Aviation Watchdog Proposes Rival Firms Build Heathrow Third Runway, New Terminal
The Civil Aviation Authority (CAA) has tabled proposals that could compel Heathrow Airport Limited (HAL) to permit rival companies to tender for the construction of its third runway and associated new terminal. These measures are designed to curb projected construction expenditures, which have raised concerns regarding their potential impact on airlines, businesses, and consumers.

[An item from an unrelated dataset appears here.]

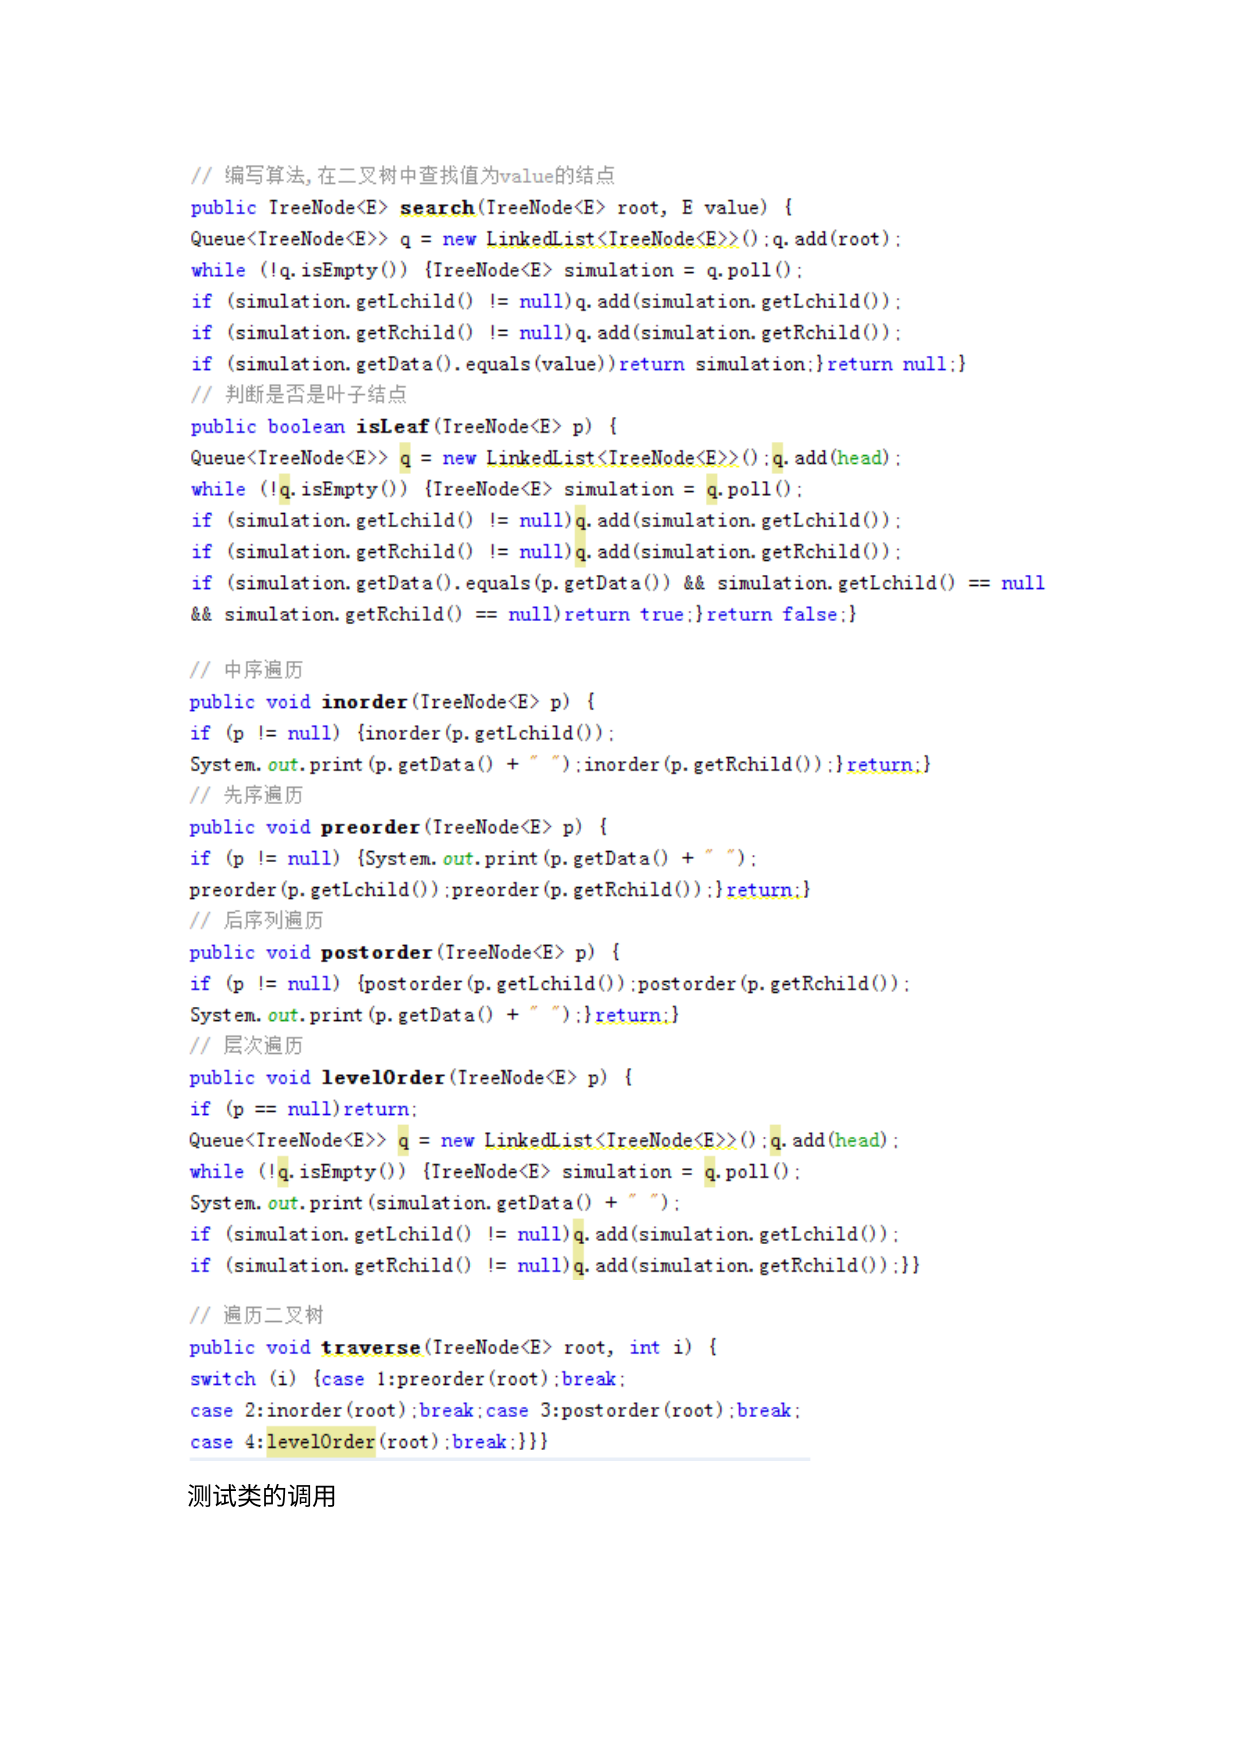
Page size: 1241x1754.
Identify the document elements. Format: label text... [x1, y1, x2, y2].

Controlling Expansion Costs
The aviation watchdog’s review follows criticisms that HAL’s £33 billion expansion scheme could inflate costs, making Heathrow one of the world's most expensive airports. The CAA is examining four potential modifications to HAL's governance, including stricter oversight of spending and the introduction of competitive tendering for elements of the expansion project.
A significant proposal involves enabling an alternative developer to compete directly to design, finance, build, and operate a new terminal. Under such a scenario, the CAA suggests this developer could “directly provide services to airlines and recover its revenues from them, in direct competition with Heathrow Airport Limited.” Implementing this option would necessitate a change in governmental policy concerning airport expansion.
In November, the government favoured HAL's proposed 2.2-mile (3.5km) runway plan over an alternative from the Arora Group, which advocated a shorter, less costly runway that would not require altering the M25 motorway. HAL's scheme, if realised, aims to increase the airport’s capacity to 756,000 flights and 150 million passengers annually.
A Heathrow spokesperson stated that while the airport supports reforms that enhance efficiency and reduce bureaucracy, it cautions against proposals that could “undermine our efforts to improve the airport for consumers or delay the economic growth the country needs.” The CAA is now consulting on these proposed changes, with a government planning decision on Heathrow expansion anticipated by 2029.